The United States Men’s National Team failed to qualify for the 2018 FIFA World Cup, missing the competition for the first time since 1986. While many have searched for an explanation behind this miserable failure, Hope Solo, 36, said the sport is too expensive for many non-white kids to play. “We have alienated the Hispanic communities. We have alienated our black communities. We have alienated the underrepresented communities, even rural communities,” Hope said while talking with Bonnie Bernstein at the Hashtag Sports conference on June 26, per Sporting News.
“So soccer in America right now is a rich white-kid sport,” the two-time Olympic gold medalist and World Cup champion added. “Then we have to ask ourselves, ‘Well, no wonder why we are not qualifying for the World Cup, when we have alienated a huge population of really talented youth soccer players.’ And that’s the state of the game right now.”
Hope is not the only one who has made this argument. “About 25 percent of American families have incomes over US $100,000 annually, yet they produce 35 percent of youth soccer players,” Rick Eckstein, a professor of Sociology at Villanova University, said when writing for The Conversation. “Conversely, the 25 percent of families with incomes below $25,000 account for only 13 percent of youth soccer players. Forty percent of youth soccer players will leave the sport between ages 13 and 18.
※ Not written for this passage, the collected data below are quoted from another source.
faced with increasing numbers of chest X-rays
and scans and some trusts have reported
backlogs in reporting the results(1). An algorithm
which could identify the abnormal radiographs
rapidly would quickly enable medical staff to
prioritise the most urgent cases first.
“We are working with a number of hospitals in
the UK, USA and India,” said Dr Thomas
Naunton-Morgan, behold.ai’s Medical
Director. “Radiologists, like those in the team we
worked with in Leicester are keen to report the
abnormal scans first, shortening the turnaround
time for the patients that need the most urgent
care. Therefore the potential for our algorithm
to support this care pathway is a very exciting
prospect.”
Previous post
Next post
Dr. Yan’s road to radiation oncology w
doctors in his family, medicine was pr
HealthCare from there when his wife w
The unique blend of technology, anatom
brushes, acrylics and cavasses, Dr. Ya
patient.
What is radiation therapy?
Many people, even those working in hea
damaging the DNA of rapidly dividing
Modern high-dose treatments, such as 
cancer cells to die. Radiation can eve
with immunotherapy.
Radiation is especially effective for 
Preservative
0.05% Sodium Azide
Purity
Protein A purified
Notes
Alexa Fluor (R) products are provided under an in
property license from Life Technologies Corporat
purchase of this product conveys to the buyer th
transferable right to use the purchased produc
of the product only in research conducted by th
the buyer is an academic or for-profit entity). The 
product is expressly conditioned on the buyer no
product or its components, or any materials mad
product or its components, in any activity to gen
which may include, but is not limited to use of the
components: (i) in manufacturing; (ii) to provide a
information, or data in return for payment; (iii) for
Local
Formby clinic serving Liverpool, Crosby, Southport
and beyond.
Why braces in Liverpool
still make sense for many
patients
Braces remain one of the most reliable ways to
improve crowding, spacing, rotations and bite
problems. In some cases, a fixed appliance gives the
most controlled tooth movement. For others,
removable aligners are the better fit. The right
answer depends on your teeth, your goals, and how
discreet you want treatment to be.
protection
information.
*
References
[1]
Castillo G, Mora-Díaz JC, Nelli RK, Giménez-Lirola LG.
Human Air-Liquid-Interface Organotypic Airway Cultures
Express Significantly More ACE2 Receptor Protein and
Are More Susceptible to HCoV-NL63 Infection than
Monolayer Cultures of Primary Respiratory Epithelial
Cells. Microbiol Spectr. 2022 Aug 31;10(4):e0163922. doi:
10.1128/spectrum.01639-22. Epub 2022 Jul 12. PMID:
“Kids interested in playing soccer must increasingly pay for apparel, equipment, team fees, coaches, trainers, tournament travel and field space,” he added. “It’s not unusual for families to spend over $10,000 per child per year to play organized youth soccer.”
"Soccer in America right now is a rich white kid sport" @hopesolo #HS18 pic.twitter.com/mcgQh4n3x0
— Hashtag Sports (@HashtagSports) June 26, 2018
"My family would not have been able to afford to put me in soccer if I was a young kid today"
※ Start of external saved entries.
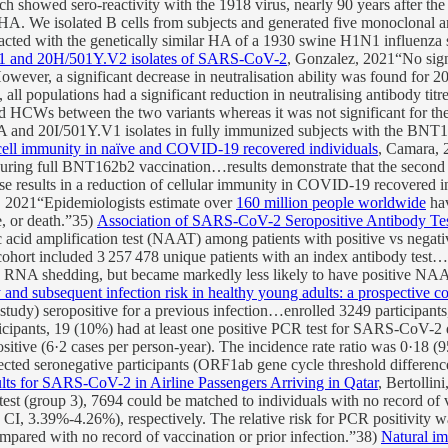
each showed sero-reactivity with the 1918 virus, nearly 90 years after t
8 HA. We isolated B cells from subjects and generated five monoclonal a
reacted with the genetically similar HA of a 1930 swine H1N1 influenza 
Y.V1 and 20H/501Y.V2 isolates of SARS-CoV-2
, Gonzalez, 2021“No sig
ever, a significant decrease in neutralisation ability was found for 20
opulations had a significant reduction in neutralising antibody titres 
ted HCWs between the two variants whereas it was not significant for t
and 20I/501Y.V1 isolates in fully immunized subjects with the BNT162b
ll immunity in naïve and COVID-19 recovered individuals
, Camara, 
 during full BNT162b2 vaccination…results demonstrate that the second 
e results in a reduction of cellular immunity in COVID-19 recovered i
, 2021“Epidemiologists estimate over
160 million people worldwide
hav
e, or death.”35)
Association of SARS-CoV-2 Seropositive Antibody Test
id amplification test (NAAT) among patients with positive vs negative t
ohort included 3 257 478 unique patients with an index antibody test…pa
 RNA shedding, but became markedly less likely to have positive NAAT r
nd subsequent infection risk in healthy young adults: a prospective co
) seropositive for a previous infection…enrolled 3249 participants
ipants, 19 (10%) had at least one positive PCR test for SARS-CoV-2 d
ositive (6·2 cases per person-year). The incidence rate ratio was 0·18
nfected seronegative participants (ORF1ab gene cycle threshold differ
ults for SARS-CoV-2 in Airline Passengers Arriving in Qatar
, Bertollin
R test (group 3), 7694 could be matched to individuals with no record 
 3.39%-4.26%), respectively. The relative risk for PCR positivity wa
ompared with no record of vaccination or prior infection.”38)
Natural im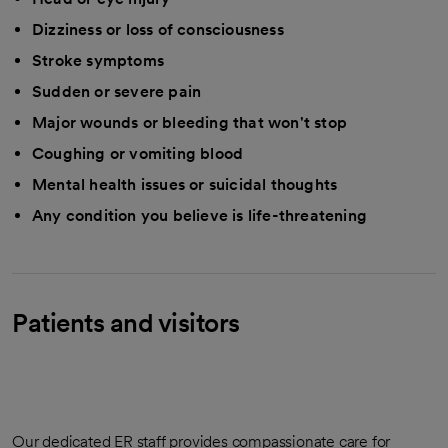
Dizziness or loss of consciousness
Stroke symptoms
Sudden or severe pain
Major wounds or bleeding that won't stop
Coughing or vomiting blood
Mental health issues or suicidal thoughts
Any condition you believe is life-threatening
Patients and visitors
Our dedicated ER staff provides compassionate care for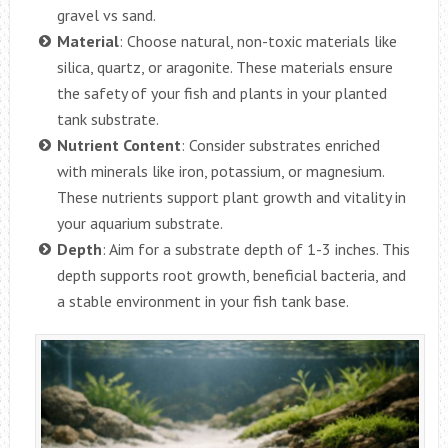
gravel vs sand.
Material
: Choose natural, non-toxic materials like
silica, quartz, or aragonite. These materials ensure
the safety of your fish and plants in your planted
tank substrate.
Nutrient Content
: Consider substrates enriched
with minerals like iron, potassium, or magnesium.
These nutrients support plant growth and vitality in
your aquarium substrate.
Depth
: Aim for a substrate depth of 1-3 inches. This
depth supports root growth, beneficial bacteria, and
a stable environment in your fish tank base.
– @hopesolo #HS18 pic.twitter.com/vR6sV1qLDA— Hashtag Sports (@HashtagSports) June 26, 2018
In 2016, Roger Bennett of Men In Blazers and Greg Kaplan, an economics professor at the University of Chicago, compared the background of each of the US Men’s national team member from 1993 to 2013, according to The Guardian. They discovered that soccer players came from communities with higher incomes, education and employment rankings – and were white than the US average. While there were a lot of reasons for this, Briana Scurry, who won the World Cup in 1999 with the US women’s team, summed it up: “[Soccer in the US] continues to be seen as a white, suburban sport.”
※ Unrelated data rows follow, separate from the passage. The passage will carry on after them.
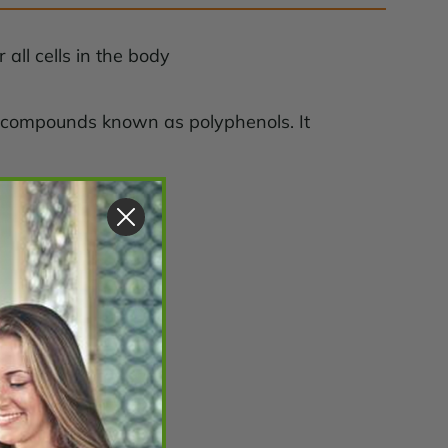
all cells in the body
nt compounds known as polyphenols. It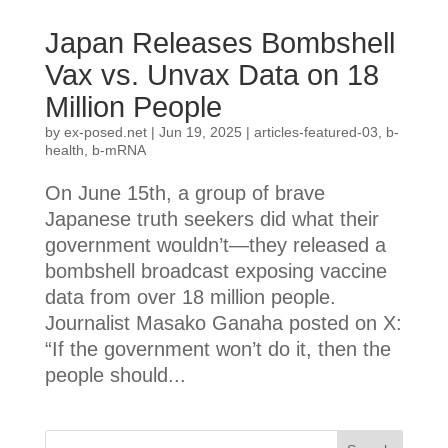
Japan Releases Bombshell
Vax vs. Unvax Data on 18
Million People
by
ex-posed.net
|
Jun 19, 2025
|
articles-featured-03
,
b-
health
,
b-mRNA
On June 15th, a group of brave
Japanese truth seekers did what their
government wouldn’t—they released a
bombshell broadcast exposing vaccine
data from over 18 million people.
Journalist Masako Ganaha posted on X:
“If the government won’t do it, then the
people should...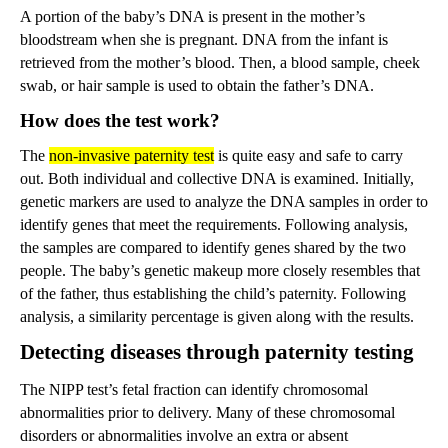
A portion of the baby’s DNA is present in the mother’s
bloodstream when she is pregnant. DNA from the infant is
retrieved from the mother’s blood. Then, a blood sample, cheek
swab, or hair sample is used to obtain the father’s DNA.
How does the test work?
The
non-invasive paternity test
is quite easy and safe to carry
out. Both individual and collective DNA is examined. Initially,
genetic markers are used to analyze the DNA samples in order to
identify genes that meet the requirements. Following analysis,
the samples are compared to identify genes shared by the two
people. The baby’s genetic makeup more closely resembles that
of the father, thus establishing the child’s paternity. Following
analysis, a similarity percentage is given along with the results.
Detecting diseases through paternity testing
The NIPP test’s fetal fraction can identify chromosomal
abnormalities prior to delivery. Many of these chromosomal
disorders or abnormalities involve an extra or absent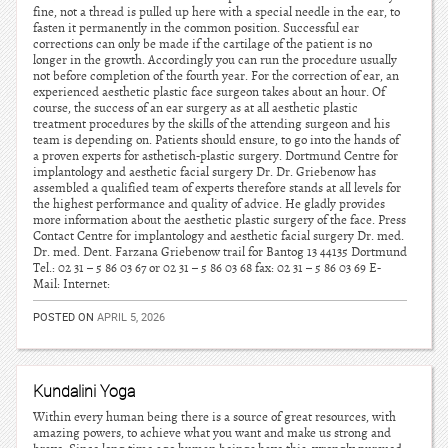
fine, not a thread is pulled up here with a special needle in the ear, to
fasten it permanently in the common position. Successful ear
corrections can only be made if the cartilage of the patient is no
longer in the growth. Accordingly you can run the procedure usually
not before completion of the fourth year. For the correction of ear, an
experienced aesthetic plastic face surgeon takes about an hour. Of
course, the success of an ear surgery as at all aesthetic plastic
treatment procedures by the skills of the attending surgeon and his
team is depending on. Patients should ensure, to go into the hands of
a proven experts for asthetisch-plastic surgery. Dortmund Centre for
implantology and aesthetic facial surgery Dr. Dr. Griebenow has
assembled a qualified team of experts therefore stands at all levels for
the highest performance and quality of advice. He gladly provides
more information about the aesthetic plastic surgery of the face. Press
Contact Centre for implantology and aesthetic facial surgery Dr. med.
Dr. med. Dent. Farzana Griebenow trail for Bantog 13 44135 Dortmund
Tel.: 02 31 – 5 86 03 67 or 02 31 – 5 86 03 68 fax: 02 31 – 5 86 03 69 E-
Mail: Internet:
POSTED ON
APRIL 5, 2026
Kundalini Yoga
Within every human being there is a source of great resources, with
amazing powers, to achieve what you want and make us strong and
The pay-to-play system in youth soccer – along with alienating poorer and talented players – has also been criticized in stripping the creativity from those who can afford the fees that cover the cost of equipment, coaches, fields, insurance and officials. “We are making these little robots,” Nick Lusson, a director of the NorCal Primier Soccer Foundation in 2016, told the Guardian, stressing that the over-coaching is squashing the creativity of players. So, when the soccer culture in America produces rich, white and sub-par players, no wonder the US doesn’t qualify for the World Cup.